The docent didn't point out the brush strokes in the oil painting hanging in the Minneapolis Institute of Art. She didn't talk about the artist other than to give his name, or ask her group to consider his influences or skills or medium.
Instead, as seven dementia patients and their caregivers studied "Winter Landscape," docent Grace Goggin asked them what activities they could remember doing in the snow. When one patient's wife said "shovel," most of the group smiled and laughed.
It was a simple reaction, but it represented a brief opening of a window that's often shut by permanent memory loss.
On the institute's "Discover Your Story" tours, art history takes a back seat to the feelings the works elicit, the recollections they might bring to the surface.
The museum was one of the earliest in the state to adopt tours tailored to people with Alzheimer's, following a model launched by the Museum of Modern Art in New York. Since then, museums and other cultural institutions in Minnesota — from the Mill City Museum in Minneapolis to the Minnesota Marine Art Museum in Winona — have rapidly expanded their programs for people with memory loss.

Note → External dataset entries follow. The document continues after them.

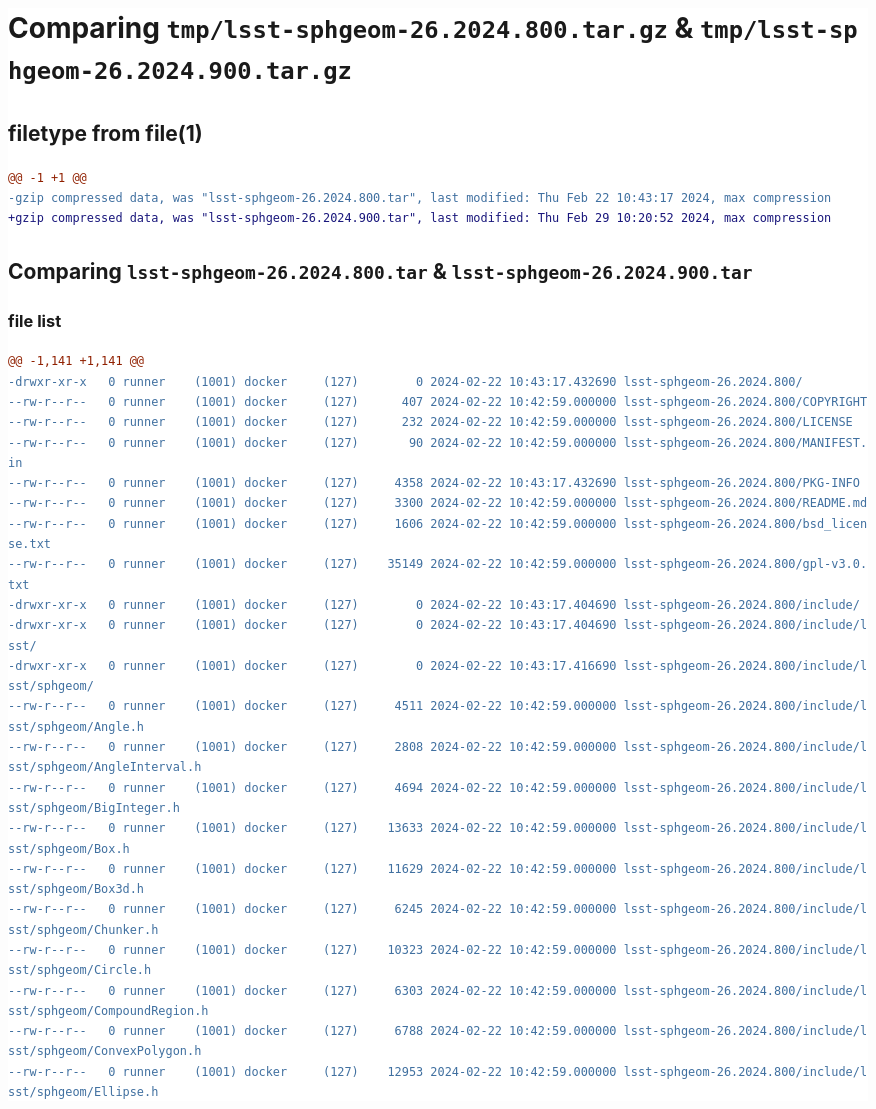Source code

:# Comparing `tmp/lsst-sphgeom-26.2024.800.tar.gz` & `tmp/lsst-sphgeom-26.2024.900.tar.gz`

## filetype from file(1)

```diff
@@ -1 +1 @@
-gzip compressed data, was "lsst-sphgeom-26.2024.800.tar", last modified: Thu Feb 22 10:43:17 2024, max compression
+gzip compressed data, was "lsst-sphgeom-26.2024.900.tar", last modified: Thu Feb 29 10:20:52 2024, max compression
```

## Comparing `lsst-sphgeom-26.2024.800.tar` & `lsst-sphgeom-26.2024.900.tar`

### file list

```diff
@@ -1,141 +1,141 @@
-drwxr-xr-x   0 runner    (1001) docker     (127)        0 2024-02-22 10:43:17.432690 lsst-sphgeom-26.2024.800/
--rw-r--r--   0 runner    (1001) docker     (127)      407 2024-02-22 10:42:59.000000 lsst-sphgeom-26.2024.800/COPYRIGHT
--rw-r--r--   0 runner    (1001) docker     (127)      232 2024-02-22 10:42:59.000000 lsst-sphgeom-26.2024.800/LICENSE
--rw-r--r--   0 runner    (1001) docker     (127)       90 2024-02-22 10:42:59.000000 lsst-sphgeom-26.2024.800/MANIFEST.in
--rw-r--r--   0 runner    (1001) docker     (127)     4358 2024-02-22 10:43:17.432690 lsst-sphgeom-26.2024.800/PKG-INFO
--rw-r--r--   0 runner    (1001) docker     (127)     3300 2024-02-22 10:42:59.000000 lsst-sphgeom-26.2024.800/README.md
--rw-r--r--   0 runner    (1001) docker     (127)     1606 2024-02-22 10:42:59.000000 lsst-sphgeom-26.2024.800/bsd_license.txt
--rw-r--r--   0 runner    (1001) docker     (127)    35149 2024-02-22 10:42:59.000000 lsst-sphgeom-26.2024.800/gpl-v3.0.txt
-drwxr-xr-x   0 runner    (1001) docker     (127)        0 2024-02-22 10:43:17.404690 lsst-sphgeom-26.2024.800/include/
-drwxr-xr-x   0 runner    (1001) docker     (127)        0 2024-02-22 10:43:17.404690 lsst-sphgeom-26.2024.800/include/lsst/
-drwxr-xr-x   0 runner    (1001) docker     (127)        0 2024-02-22 10:43:17.416690 lsst-sphgeom-26.2024.800/include/lsst/sphgeom/
--rw-r--r--   0 runner    (1001) docker     (127)     4511 2024-02-22 10:42:59.000000 lsst-sphgeom-26.2024.800/include/lsst/sphgeom/Angle.h
--rw-r--r--   0 runner    (1001) docker     (127)     2808 2024-02-22 10:42:59.000000 lsst-sphgeom-26.2024.800/include/lsst/sphgeom/AngleInterval.h
--rw-r--r--   0 runner    (1001) docker     (127)     4694 2024-02-22 10:42:59.000000 lsst-sphgeom-26.2024.800/include/lsst/sphgeom/BigInteger.h
--rw-r--r--   0 runner    (1001) docker     (127)    13633 2024-02-22 10:42:59.000000 lsst-sphgeom-26.2024.800/include/lsst/sphgeom/Box.h
--rw-r--r--   0 runner    (1001) docker     (127)    11629 2024-02-22 10:42:59.000000 lsst-sphgeom-26.2024.800/include/lsst/sphgeom/Box3d.h
--rw-r--r--   0 runner    (1001) docker     (127)     6245 2024-02-22 10:42:59.000000 lsst-sphgeom-26.2024.800/include/lsst/sphgeom/Chunker.h
--rw-r--r--   0 runner    (1001) docker     (127)    10323 2024-02-22 10:42:59.000000 lsst-sphgeom-26.2024.800/include/lsst/sphgeom/Circle.h
--rw-r--r--   0 runner    (1001) docker     (127)     6303 2024-02-22 10:42:59.000000 lsst-sphgeom-26.2024.800/include/lsst/sphgeom/CompoundRegion.h
--rw-r--r--   0 runner    (1001) docker     (127)     6788 2024-02-22 10:42:59.000000 lsst-sphgeom-26.2024.800/include/lsst/sphgeom/ConvexPolygon.h
--rw-r--r--   0 runner    (1001) docker     (127)    12953 2024-02-22 10:42:59.000000 lsst-sphgeom-26.2024.800/include/lsst/sphgeom/Ellipse.h
```
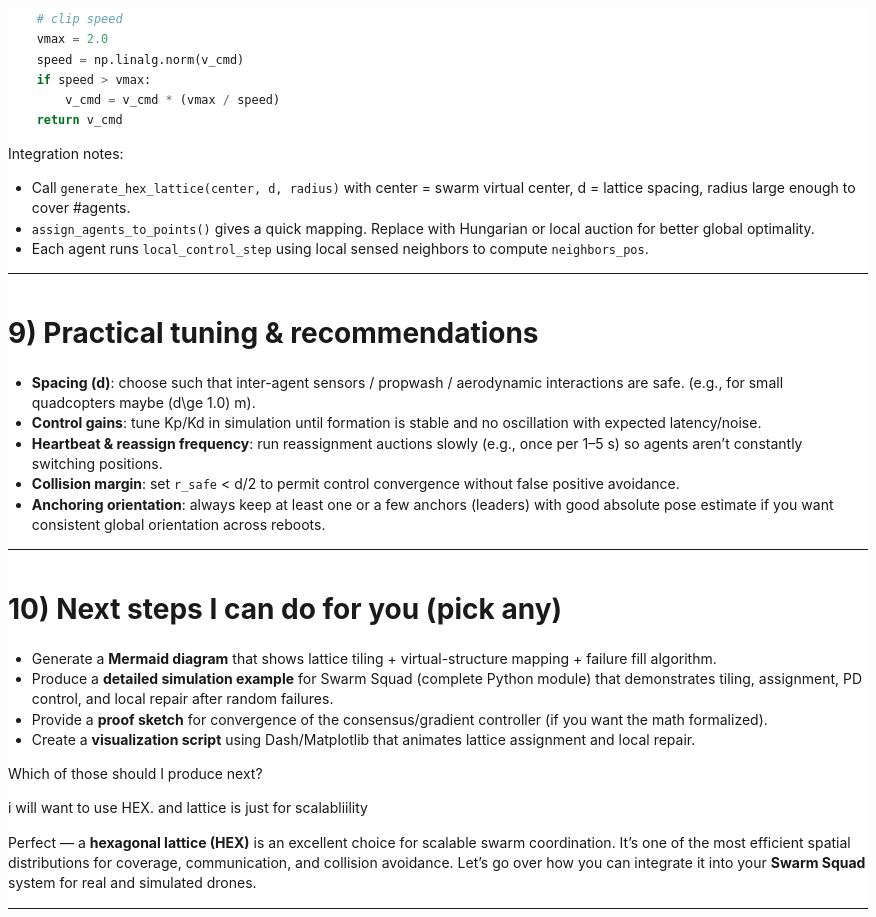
 ```python
    # clip speed
    vmax = 2.0
    speed = np.linalg.norm(v_cmd)
    if speed > vmax:
        v_cmd = v_cmd * (vmax / speed)
    return v_cmd
```

Integration notes:

* Call `generate_hex_lattice(center, d, radius)` with center = swarm virtual center, d = lattice spacing, radius large enough to cover #agents.
* `assign_agents_to_points()` gives a quick mapping. Replace with Hungarian or local auction for better global optimality.
* Each agent runs `local_control_step` using local sensed neighbors to compute `neighbors_pos`.

---

# 9) Practical tuning & recommendations

* **Spacing (d)**: choose such that inter-agent sensors / propwash / aerodynamic interactions are safe. (e.g., for small quadcopters maybe (d\ge 1.0) m).
* **Control gains**: tune Kp/Kd in simulation until formation is stable and no oscillation with expected latency/noise.
* **Heartbeat & reassign frequency**: run reassignment auctions slowly (e.g., once per 1–5 s) so agents aren’t constantly switching positions.
* **Collision margin**: set `r_safe` < d/2 to permit control convergence without false positive avoidance.
* **Anchoring orientation**: always keep at least one or a few anchors (leaders) with good absolute pose estimate if you want consistent global orientation across reboots.

---

# 10) Next steps I can do for you (pick any)

* Generate a **Mermaid diagram** that shows lattice tiling + virtual-structure mapping + failure fill algorithm.
* Produce a **detailed simulation example** for Swarm Squad (complete Python module) that demonstrates tiling, assignment, PD control, and local repair after random failures.
* Provide a **proof sketch** for convergence of the consensus/gradient controller (if you want the math formalized).
* Create a **visualization script** using Dash/Matplotlib that animates lattice assignment and local repair.

Which of those should I produce next?



i will want to use HEX. and lattice is just for scalabliility


Perfect — a **hexagonal lattice (HEX)** is an excellent choice for scalable swarm coordination. It’s one of the most efficient spatial distributions for coverage, communication, and collision avoidance. Let’s go over how you can integrate it into your **Swarm Squad** system for real and simulated drones.

---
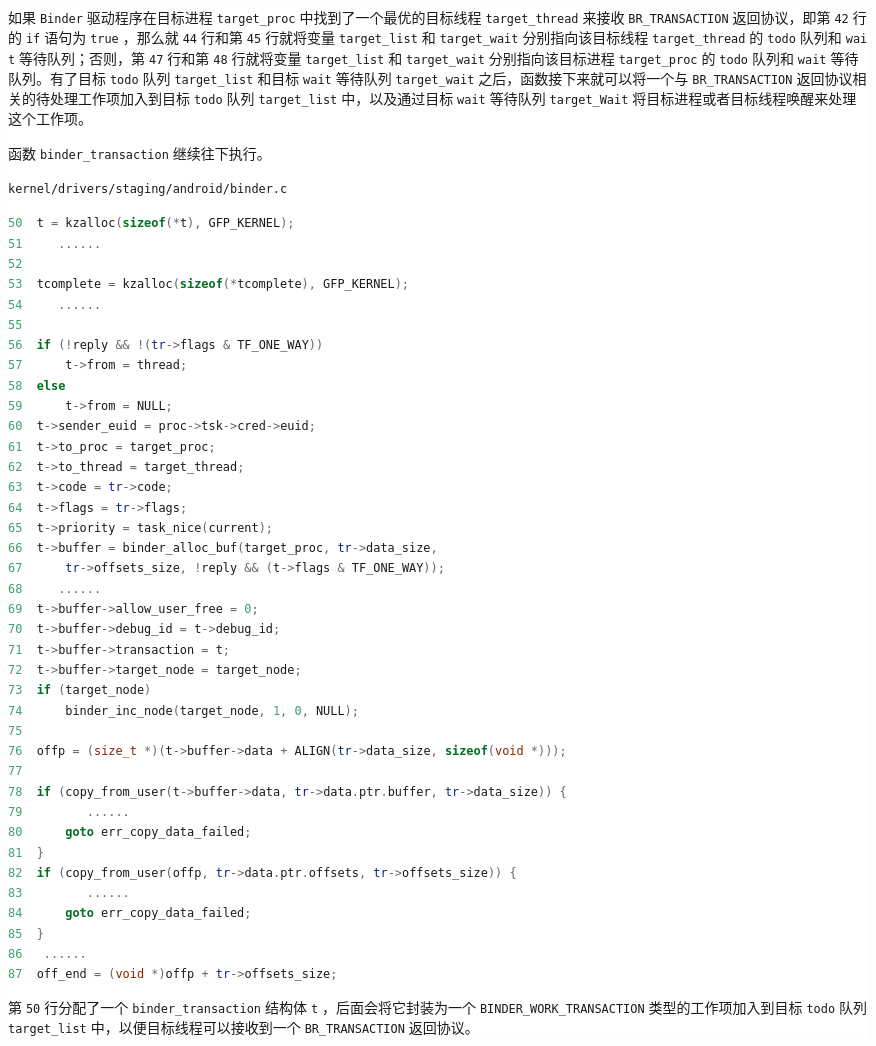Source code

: 如果 `Binder` 驱动程序在目标进程 `target_proc` 中找到了一个最优的目标线程 `target_thread` 来接收 `BR_TRANSACTION` 返回协议，即第 `42` 行的 `if` 语句为 `true` ，那么就 `44` 行和第 `45` 行就将变量 `target_list` 和 `target_wait` 分别指向该目标线程 `target_thread` 的 `todo` 队列和 `wait` 等待队列；否则，第 `47` 行和第 `48` 行就将变量 `target_list` 和 `target_wait` 分别指向该目标进程 `target_proc` 的 `todo` 队列和 `wait` 等待队列。有了目标 `todo` 队列 `target_list` 和目标 `wait` 等待队列 `target_wait` 之后，函数接下来就可以将一个与 `BR_TRANSACTION` 返回协议相关的待处理工作项加入到目标 `todo` 队列 `target_list` 中，以及通过目标 `wait` 等待队列 `target_Wait` 将目标进程或者目标线程唤醒来处理这个工作项。

函数 `binder_transaction` 继续往下执行。

`kernel/drivers/staging/android/binder.c`
```cpp
50 	t = kzalloc(sizeof(*t), GFP_KERNEL);
51     ......
52 
53 	tcomplete = kzalloc(sizeof(*tcomplete), GFP_KERNEL);
54     ......
55 
56 	if (!reply && !(tr->flags & TF_ONE_WAY))
57 		t->from = thread;
58 	else
59 		t->from = NULL;
60 	t->sender_euid = proc->tsk->cred->euid;
61 	t->to_proc = target_proc;
62 	t->to_thread = target_thread;
63 	t->code = tr->code;
64 	t->flags = tr->flags;
65 	t->priority = task_nice(current);
66 	t->buffer = binder_alloc_buf(target_proc, tr->data_size,
67 		tr->offsets_size, !reply && (t->flags & TF_ONE_WAY));
68     ......
69 	t->buffer->allow_user_free = 0;
70 	t->buffer->debug_id = t->debug_id;
71 	t->buffer->transaction = t;
72 	t->buffer->target_node = target_node;
73 	if (target_node)
74 		binder_inc_node(target_node, 1, 0, NULL);
75 
76 	offp = (size_t *)(t->buffer->data + ALIGN(tr->data_size, sizeof(void *)));
77 
78 	if (copy_from_user(t->buffer->data, tr->data.ptr.buffer, tr->data_size)) {
79         ......
80 		goto err_copy_data_failed;
81 	}
82 	if (copy_from_user(offp, tr->data.ptr.offsets, tr->offsets_size)) {
83         ......
84 		goto err_copy_data_failed;
85 	}
86   ......
87 	off_end = (void *)offp + tr->offsets_size;
```
第 `50` 行分配了一个 `binder_transaction` 结构体 `t` ，后面会将它封装为一个 `BINDER_WORK_TRANSACTION` 类型的工作项加入到目标 `todo` 队列 `target_list` 中，以便目标线程可以接收到一个 `BR_TRANSACTION` 返回协议。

Their efforts are part of a movement by museums across the country to maintain their aging audiences, to adapt to a rapidly growing population of people with Alzheimer's, and to be more widely accessible.
The number of Americans with Alzheimer's is expected to grow 40 percent by 2025. By 2050, there could be 16 million people living with the memory-robbing disease.
"The audience of museum-goers is changing with the baby boomers," said Dawn Koceja, coordinator of SPARK, a unique collaboration among museums in Minnesota and Wisconsin that offer programs for people with Alzheimer's. "Our audiences are growing older, and we want to keep our museum-goers active and show them this is a place where they can feel welcome and safe and supported."